Some records:
>>>>>
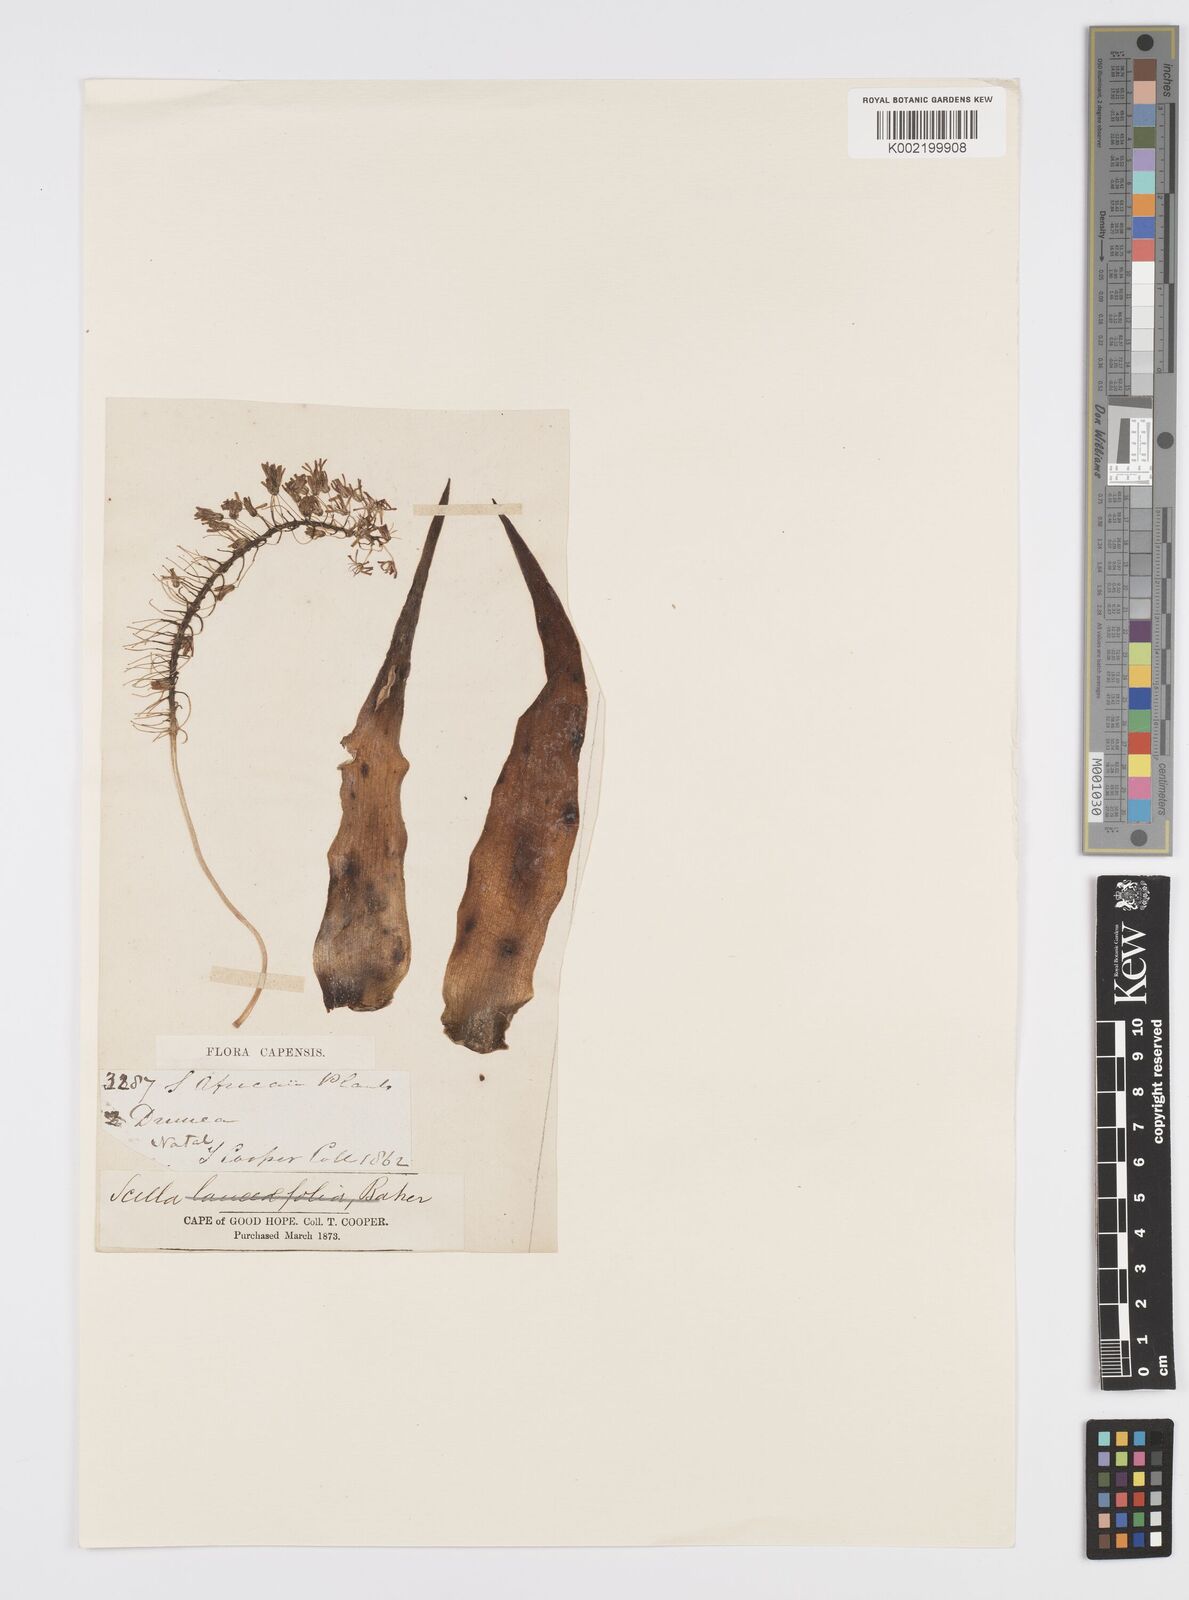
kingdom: Plantae
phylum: Tracheophyta
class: Liliopsida
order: Asparagales
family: Asparagaceae
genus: Ledebouria
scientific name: Ledebouria revoluta
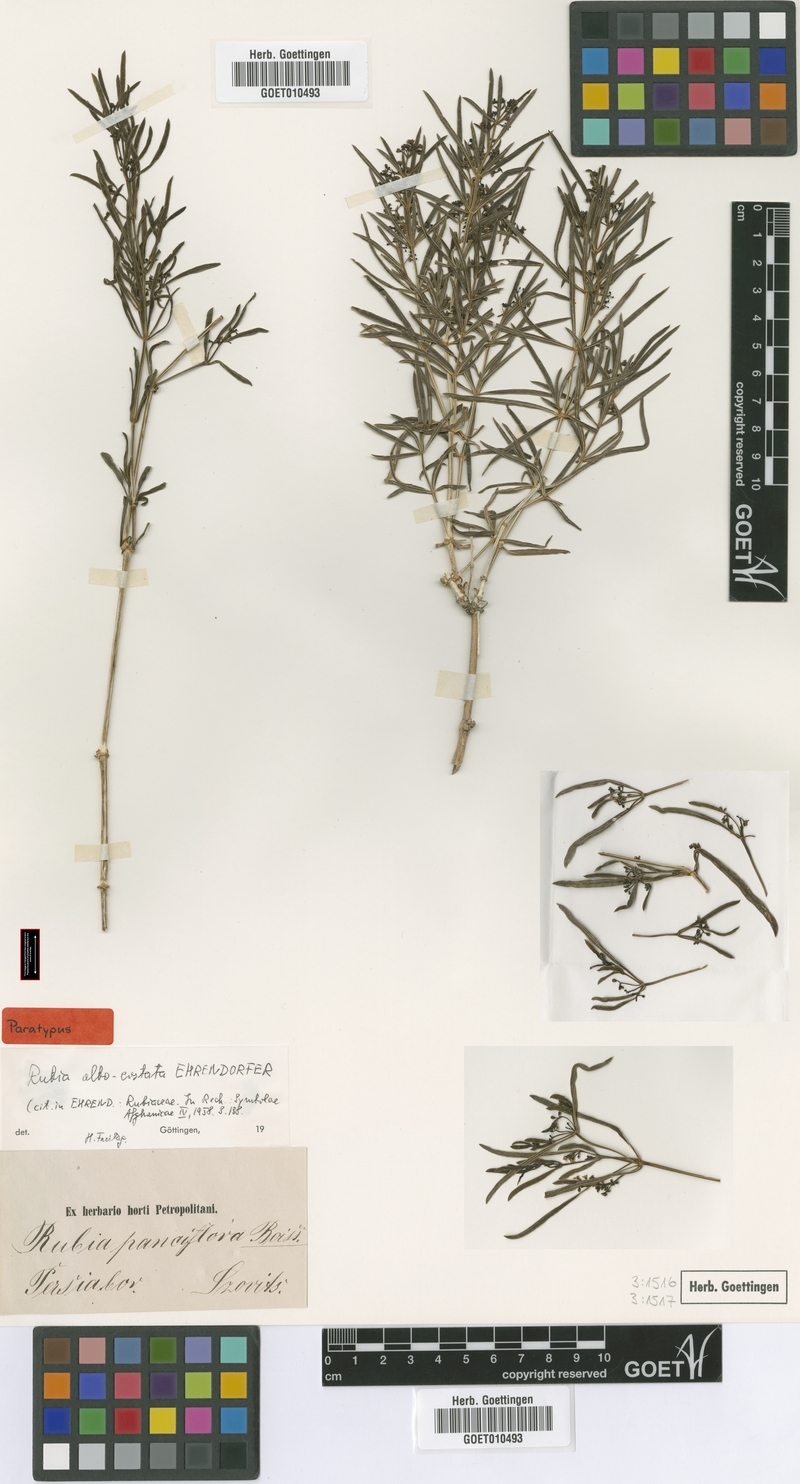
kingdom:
<<<<<
Task description: Write out the lines of the data again, swapping "scientific name" for "binomial name" everywhere and keeping everything else the same. Omit the pictures.

Worked solution:
kingdom: Plantae
phylum: Tracheophyta
class: Liliopsida
order: Asparagales
family: Asparagaceae
genus: Ledebouria
binomial name: Ledebouria revoluta
kingdom:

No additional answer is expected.